*WHAT YOU NEED TO DO:* Every line in the records below that holds the word "pyautogui" is to be copied.

*DATASET EXCERPTS:*
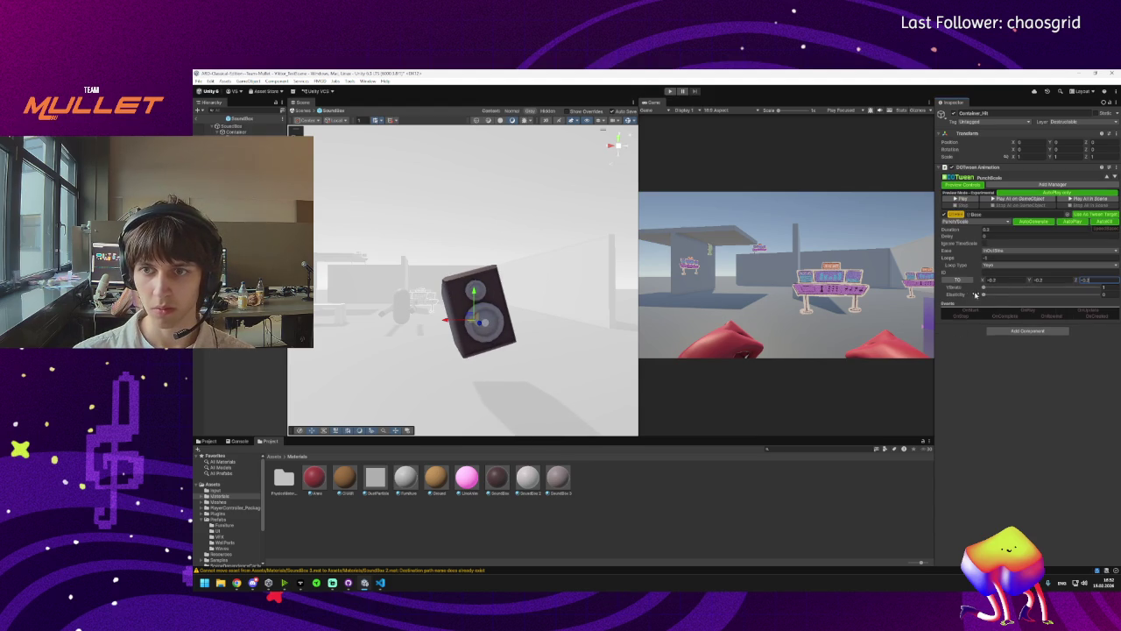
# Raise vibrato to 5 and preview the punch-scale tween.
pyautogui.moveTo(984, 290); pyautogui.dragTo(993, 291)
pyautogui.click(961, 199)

==

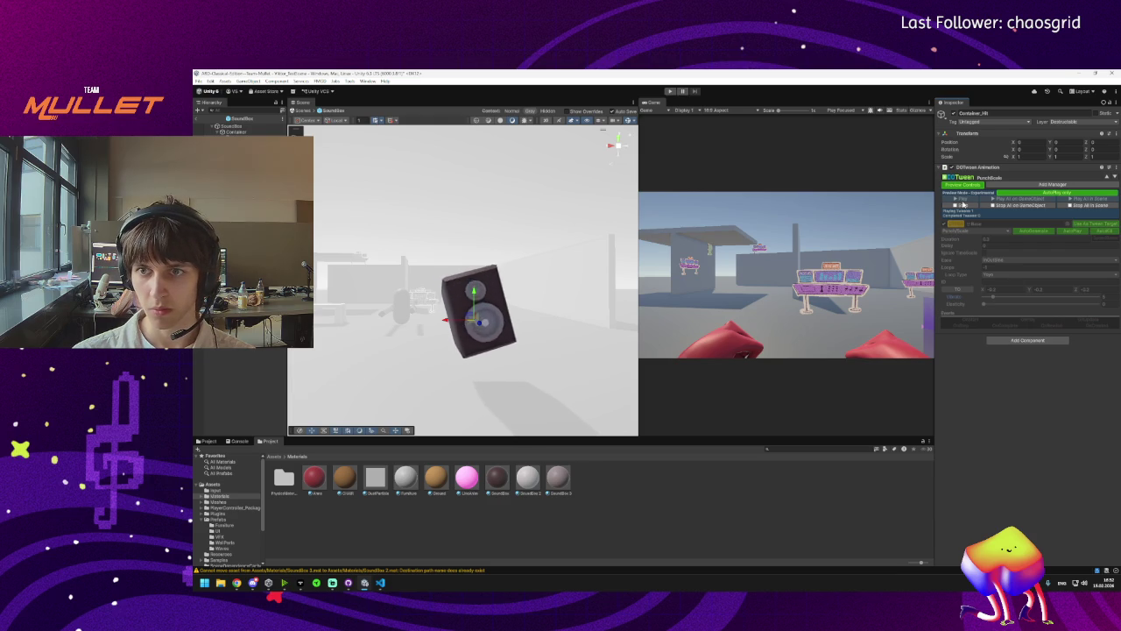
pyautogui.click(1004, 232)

==

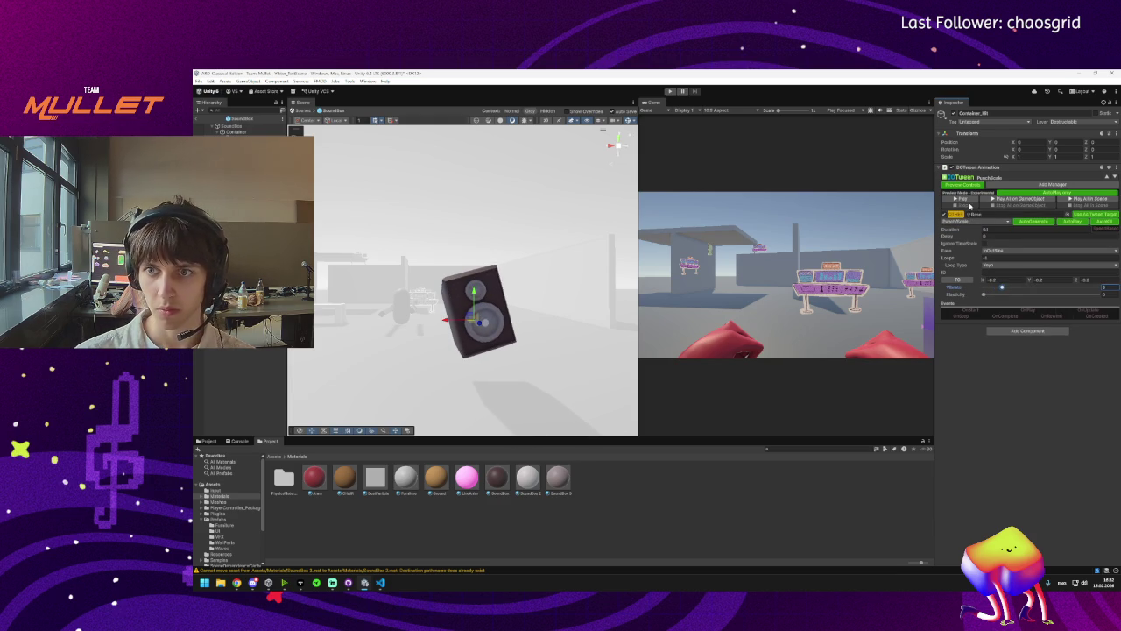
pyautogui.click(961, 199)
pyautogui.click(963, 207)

*ANSWER BELOW:*
pyautogui.moveTo(984, 290); pyautogui.dragTo(993, 291)
pyautogui.click(961, 199)
pyautogui.click(1004, 232)
pyautogui.click(961, 199)
pyautogui.click(963, 207)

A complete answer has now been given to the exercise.